Sfida all'ultimo barile

Maurizio Mazziero Maurizio Mazziero - 06/02/2018 12:44

Se si osserva un grafico del petrolio degli ultimi sei mesi si può scorgere un chiaro trend rialzista partito dai 42 dollari al barile e giunto appena sopra i 66 dollari con un progresso del 57 percento.
 


 

Al tempo stesso è noto che il dollaro ha subito nel medesimo periodo un progressivo indebolimento rispetto all’euro e ad altre valute.

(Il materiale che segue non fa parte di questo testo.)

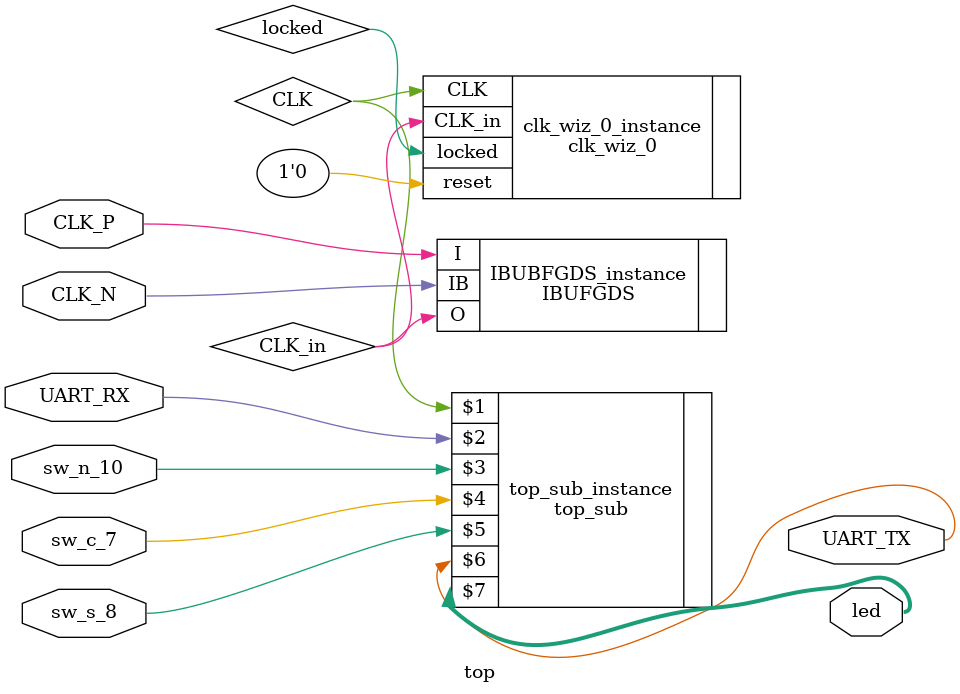
<source format=sv>
module top #(  // todo : reset system
	parameter INST_MEM_WIDTH = 15
) (
	input logic CLK_P,
	input logic CLK_N,
	input logic UART_RX,
	input logic sw_n_10,
	input logic sw_c_7,
	input logic sw_s_8,
	output logic UART_TX,
	output logic [7:0] led
);
	//clk generate
	logic CLK_in;
	logic CLK;
	logic locked;
	IBUFGDS IBUBFGDS_instance(.I(CLK_P), .IB(CLK_N), .O(CLK_in));
	
	clk_wiz_0 clk_wiz_0_instance(
		.CLK_in(CLK_in),
		.CLK(CLK),
		.reset(1'b0),
		.locked(locked)
	);
	top_sub #(INST_MEM_WIDTH) top_sub_instance(
			CLK,
			UART_RX,
			sw_n_10,
			sw_c_7,
			sw_s_8,
			UART_TX,
			led
	);
endmodule

</source>
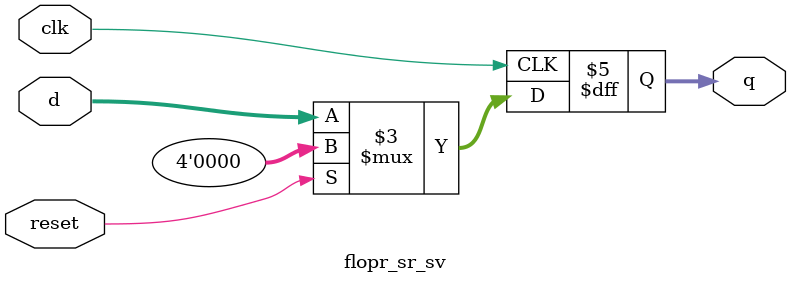
<source format=sv>
module flopr_sr_sv
(
input logic clk,
input logic reset,
input logic [3:0] d,
output logic [3:0] q
);
// synchronous reset
always_ff @(posedge clk)
	if (reset) 
		q <= 4'b0;
	else 
		q <= d;
endmodule
</source>
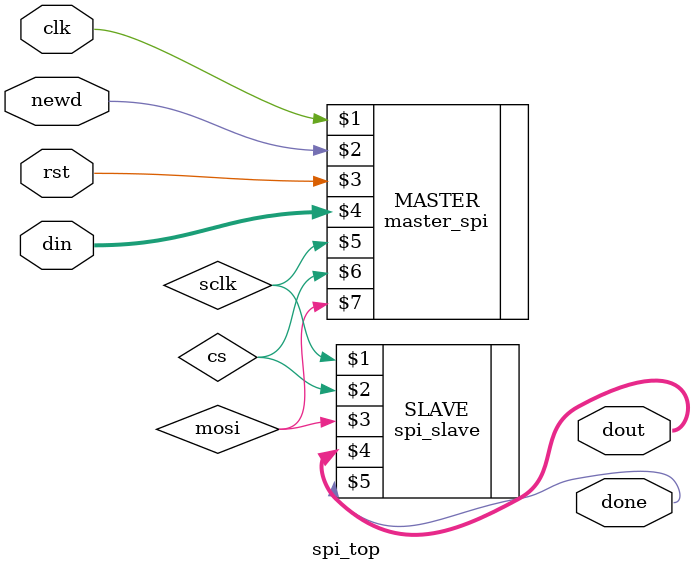
<source format=sv>
module spi_top(
    input clk, rst, newd,
    input [11:0] din,
    output [11:0] dout,
    output done
    );
    
    wire sclk, cs, mosi;
    
    master_spi MASTER(clk, newd, rst, din, sclk, cs, mosi);
    spi_slave SLAVE(sclk, cs, mosi, dout, done);
endmodule

</source>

Viene quindi naturale domandarsi fino a che punto l’apprezzamento del petrolio sia dovuto a se stesso o piuttosto quanto sia spinto dalla debolezza del dollaro.

 

 

Abbiamo quindi tracciato un grafico con l’andamento dei prezzi del petrolio, in blu, e del dollaro, in verde, ponendoli a base 100 a inizio giugno 2017 e con riferimento all’asse verticale posto a sinistra.
 

La scala verticale di destra, invece, si riferisce alla linea gialla che presenta la differenza tra le due linee verde e blu. L’intento è quello di isolare la componente del cambio euro/dollaro per verificare quanto del progresso del prezzo del barile sia attribuibile alle forze intrinseche della commodity.
 

Possiamo quindi osservare due fasi che dividono il grafico a metà: nella prima parte a sinistra sino a ottobre ha prevalso il cambio e i movimenti di crescita del barile sono stati trainati dalla debolezza del dollaro; nella seconda parte, sino ad oggi, la forza del petrolio è stata predominante e la pressoché totale sovrapposizione delle linee gialla e blu ci conferma che la debolezza del dollaro non ha quasi determinato alcuna influenza.
 

Quindi i prezzi del petrolio godrebbero a prima vista di ottima salute e potrebbero essere destinati a continuare il rialzo. Ma sappiamo che il diavolo si nasconde nei dettagli…

 

 

Il grafico della produzione di petrolio americana (elaborazione su dati EIA) ci mostra che siamo sui massimi storici e fra poco si supereranno i 10 milioni di barili al giorno. Ora se misuriamo il trend di crescita ci troviamo con un aumento della produzione dell’11 percento all’anno, il che significa che tra un anno ci potremmo trovare con una produzione superiore di 1,1 milioni di barili al giorno.
 


 

Ora, si dà il caso che questa sia proprio la crescita media annua della domanda mondiale e che, quindi, da questo punto in avanti, ciò inizi a far diminuire lo spazio di manovra dell’OPEC che si troverebbe ad oscillare ancora tra modesto deficit di produzione o lieve surplus. È, infatti, probabile che già dal primo trimestre del 2018 possa tornare un modesto surplus, come si può vedere distintamente se, nel grafico di domanda e offerta (elaborazione su dati OPEC), si prolunga la curva porpora dell’offerta verso quella della domanda, leggermente calante in color senape.
 

 

 

Se esaminiamo il grafico del COT (Fonte: COTexpert.com) troviamo che i Commercials (operatori fisici, istogrammi rosa) hanno posizioni nette short estreme, mentre i Large speculators (investitori finanziari, istogrammi blu) hanno posizioni nette long.
 

Il mercato è tirato come una corda di violino e si sta consumando una battaglia all’ultimo barile. Nel conteggio dei contratti gli operatori fisici stanno mostrando una potenza di fuoco di gran lunga maggiore e in termini assoluti hanno costruito posizioni short record come non se ne sono mai viste: quasi un milione e mezzo di contratti short pari a un miliardo e mezzo di barili.
 

Concludendo, l’attuale pausa dei prezzi intorno a 65 dollari sta cercando un nuovo equilibrio, in caso di un ulteriore balzo rialzista i prezzi potrebbero anche arrivare a 70 dollari trovando però una resistenza molto ardua da superare, più fisiologico un modesto arretramento verso 62 dollari, almeno per scaricare gli eccessi fin qui accumulati.